Y no son los únicos.
A medida que las imágenes del devastador incendio consumen las noticias y las redes sociales, las familias de todo el continente americano sufren en agonía mientras esperan noticias de sus seres queridos. El dolor y la incertidumbre que sienten las familias subraya cómo los efectos de la migración van mucho más allá de las personas que se embarcan en el peligroso viaje hacia el norte, afectando la vida de las personas en toda la región.
En Juárez, México, una hermana espera noticias de su hermano venezolano que ha sido sedado e intubado en un hospital. En Honduras, las familias quedan atónitas después de ver un video de guardias que huyen de una creciente nube de llamas y humo en el centro de detención de inmigrantes.

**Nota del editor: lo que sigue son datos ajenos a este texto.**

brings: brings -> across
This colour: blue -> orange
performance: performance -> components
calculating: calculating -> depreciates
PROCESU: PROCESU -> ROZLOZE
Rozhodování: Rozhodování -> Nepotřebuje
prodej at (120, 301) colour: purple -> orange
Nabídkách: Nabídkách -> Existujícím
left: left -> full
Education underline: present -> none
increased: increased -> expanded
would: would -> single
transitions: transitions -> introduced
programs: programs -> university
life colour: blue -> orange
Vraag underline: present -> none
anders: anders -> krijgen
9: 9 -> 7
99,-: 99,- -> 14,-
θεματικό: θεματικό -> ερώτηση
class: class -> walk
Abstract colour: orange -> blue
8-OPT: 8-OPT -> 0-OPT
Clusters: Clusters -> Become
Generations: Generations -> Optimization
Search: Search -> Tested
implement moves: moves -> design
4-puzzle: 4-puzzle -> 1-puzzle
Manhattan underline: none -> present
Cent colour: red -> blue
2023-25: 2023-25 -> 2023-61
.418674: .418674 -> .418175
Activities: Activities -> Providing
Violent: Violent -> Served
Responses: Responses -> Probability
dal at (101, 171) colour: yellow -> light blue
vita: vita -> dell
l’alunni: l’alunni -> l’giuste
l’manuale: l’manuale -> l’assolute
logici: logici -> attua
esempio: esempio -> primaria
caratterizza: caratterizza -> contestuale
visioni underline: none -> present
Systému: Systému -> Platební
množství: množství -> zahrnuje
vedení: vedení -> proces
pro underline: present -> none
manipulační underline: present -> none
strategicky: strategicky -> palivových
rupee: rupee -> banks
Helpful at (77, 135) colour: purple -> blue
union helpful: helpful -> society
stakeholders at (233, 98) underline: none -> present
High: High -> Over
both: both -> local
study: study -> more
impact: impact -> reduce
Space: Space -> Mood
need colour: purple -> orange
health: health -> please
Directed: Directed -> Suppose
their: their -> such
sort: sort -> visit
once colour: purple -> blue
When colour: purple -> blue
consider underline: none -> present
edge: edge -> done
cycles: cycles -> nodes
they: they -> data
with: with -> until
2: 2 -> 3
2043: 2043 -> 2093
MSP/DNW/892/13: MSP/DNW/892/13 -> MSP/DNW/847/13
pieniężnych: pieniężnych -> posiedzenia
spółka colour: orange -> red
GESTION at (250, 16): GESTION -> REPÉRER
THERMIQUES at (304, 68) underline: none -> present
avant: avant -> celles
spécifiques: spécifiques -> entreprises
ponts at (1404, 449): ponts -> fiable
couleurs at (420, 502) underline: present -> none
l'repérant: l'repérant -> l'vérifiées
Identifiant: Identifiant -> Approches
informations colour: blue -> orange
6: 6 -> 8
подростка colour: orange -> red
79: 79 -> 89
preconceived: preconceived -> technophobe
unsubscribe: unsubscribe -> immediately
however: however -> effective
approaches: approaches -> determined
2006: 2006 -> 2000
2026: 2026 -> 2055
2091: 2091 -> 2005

Y en Guatemala, López acuna una fotografía de su esposo con un sombrero de vaquero sin saber si está vivo o muerto.
«Esto no debería pasar. (Los migrantes) son personas, son humanos”, dijo López con voz temblorosa. “Lo que pido es justicia. No son animales y no pueden ser tratados como tales”.
Poco se sabe sobre la causa del incendio del lunes por la noche y las autoridades están investigando a ocho personas, incluido un migrante, que pueden haber iniciado el incendio.
Cuando el esposo de López, Bacilio Sutuj Saravia, partió en su viaje hacia el norte a mediados de marzo, le dijo que se dirigía a México por turismo. Sutuj, quien dirigía una pequeña empresa de transporte con dos camionetas, esperó hasta estar en México para decirle que tenía la intención de cruzar a Estados Unidos para ver a su hija y sus dos hijos.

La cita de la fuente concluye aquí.